A third option builds on the provisions of the Vienna Convention on the Law of Treaties relating to the rights and obligations of third parties (Art. 34-37). These provisions a.o. stipulate that a treaty norm shall be regarded as binding upon a third State if the Parties intended this and if the third State expressly accepted the obligation in writing. In accordance herewith, a Treaty such as the LRTAP could promulgate that certain obligations will be binding upon non-UNECE States that have made an explicit declaration to this end. Such a provision could in theory also be included in a Protocol to a framework treaty. A special example hereof can be found in Article 96 of the First Additional Protocol (1977) to the 1949 Geneva Conventions, which deals with the possibility of authorities representing national liberation movements (i.e., non-States) to assume rights and obligations under the Protocol.1 In the present context, the downside of using this option would be that non-UNECE Members submitting a declaration would not be fully integrated in the Convention’s institutional framework. This might in turn give rise to certain problems in relation to amendment, monitoring, enforcement, etc.

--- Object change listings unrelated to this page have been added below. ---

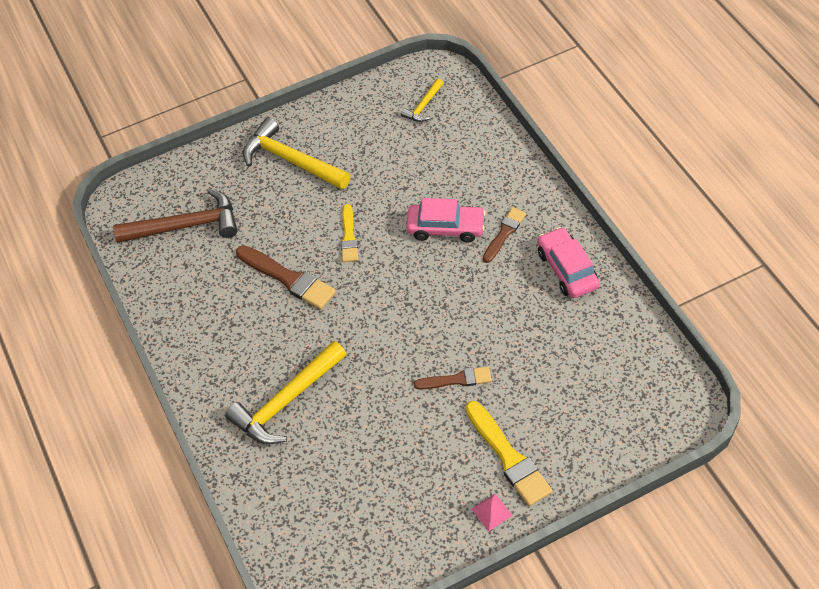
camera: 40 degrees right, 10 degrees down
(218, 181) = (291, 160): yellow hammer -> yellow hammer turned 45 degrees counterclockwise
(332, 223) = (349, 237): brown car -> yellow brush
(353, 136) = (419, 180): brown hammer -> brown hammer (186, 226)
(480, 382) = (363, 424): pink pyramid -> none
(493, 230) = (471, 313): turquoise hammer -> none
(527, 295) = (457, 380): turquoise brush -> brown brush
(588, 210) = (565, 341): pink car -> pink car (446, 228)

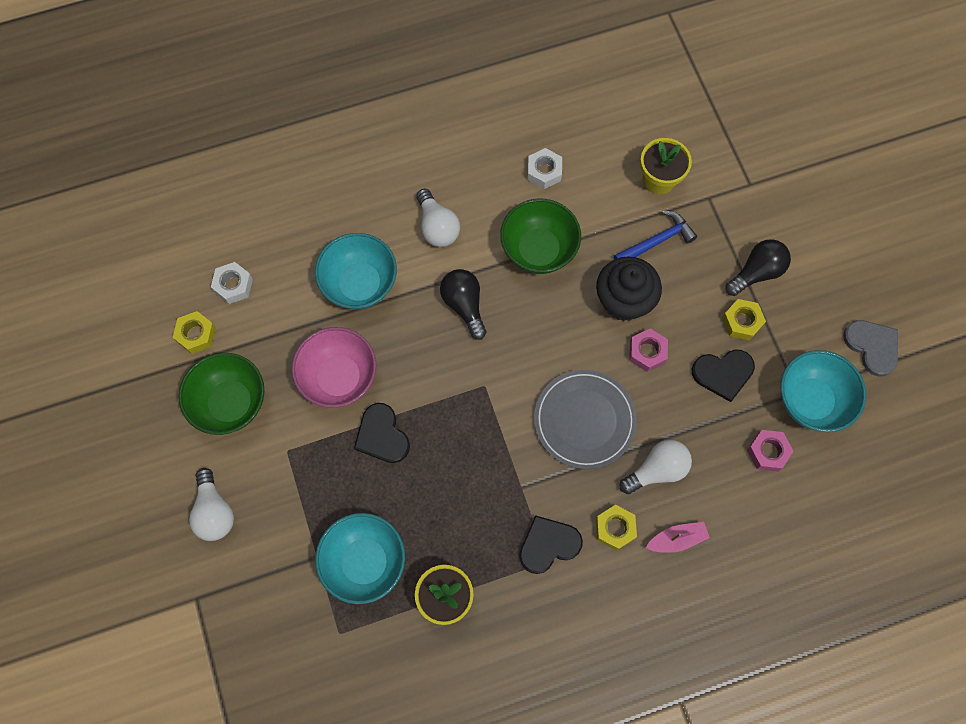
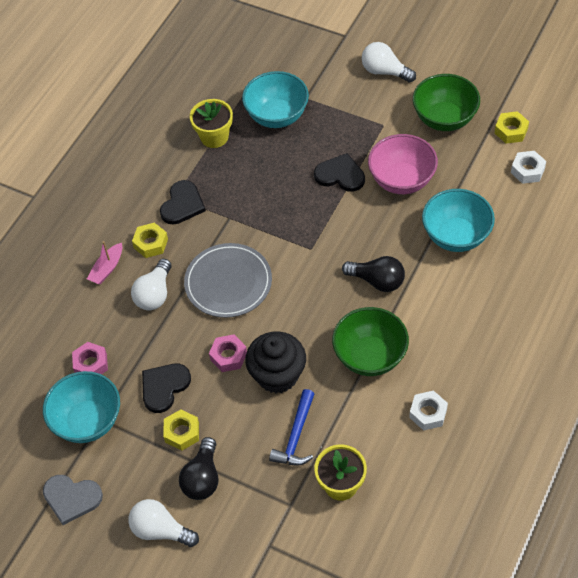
camera: 140 degrees right, 15 degrees down
(437, 227) = (453, 311): white light bulb -> white light bulb (161, 530)

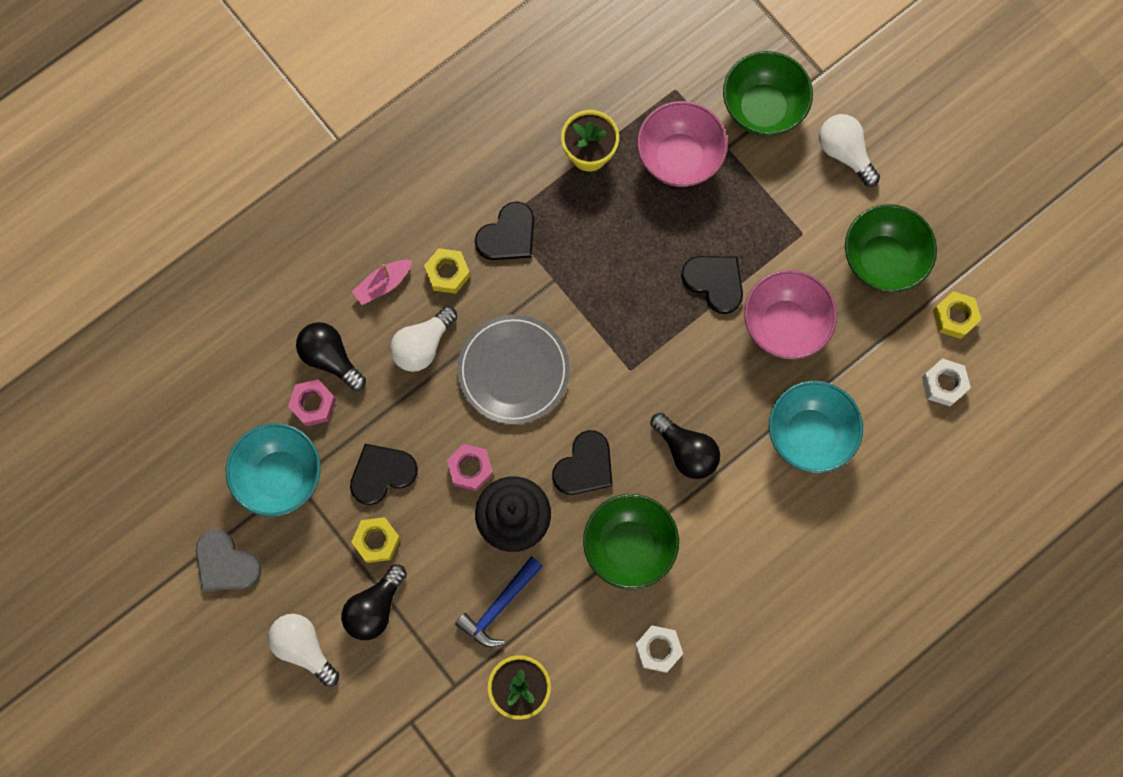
camera: 20 degrees right, 20 degrees up
(90, 329) = (330, 358): none -> black light bulb
(277, 116) = (679, 158): turquoise bowl -> pink bowl
(310, 320) = (584, 466): none -> black heart
(317, 68) = (762, 109): none -> green bowl

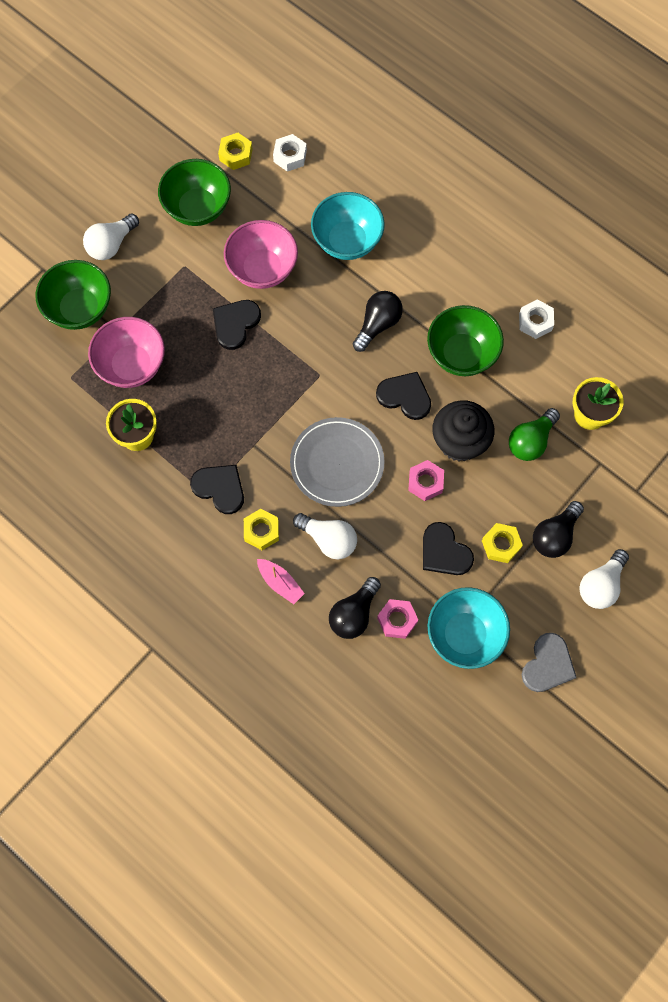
camera: 100 degrees left, 5 degrees down
(375, 607) = (555, 535): black light bulb -> black light bulb turned 105 degrees clockwise
(499, 606) = (531, 441): blue hammer -> green light bulb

In all, the fourth – and most viable – option consists in a modification of the original LRTAP Convention so as to allow non-UNECE Members to become Parties to both the Convention and the subsequent Protocols. This mechanism has been used on various occasions in the UNECE context. Thus, in 2003, the Parties to the Convention on the Protection and Use of Transboundary Watercourses and InternationalLakes amended Articles 25 and 26 of that Convention. Article 25(3) of the amended text (not yet entered into force) states that “any other State (…) that is a Member of the United Nations may accede to the Convention upon approval by the Meeting of the Parties. In its instrument of accession, such a State shall make a declaration stating that approval for its accession to the Convention has been obtained from the Meeting of the Parties and shall specify the date on which approval was received.” Two years earlier, a similar provision was incorporated in the amended version of the 1991 Convention on Environmental Impact Assessment in a Transboundary Context (Espoo Convention, Art. 17(3)). The 2003 Protocol on Strategic Environmental Assessment to the Espoo Convention holds the same (Art. 23(3)). Other examples are the 1998 Aarhus Convention on Access to Information, Public Participation in Decision-making and Access to Justice in Environmental Matters (Art. 19(3)) and its 2003 Protocol on Pollutant Release and Transfer Registers (Art. 24 and 26(2)). There do not appear to be any legal obstacles why this option could not be applied in the present context.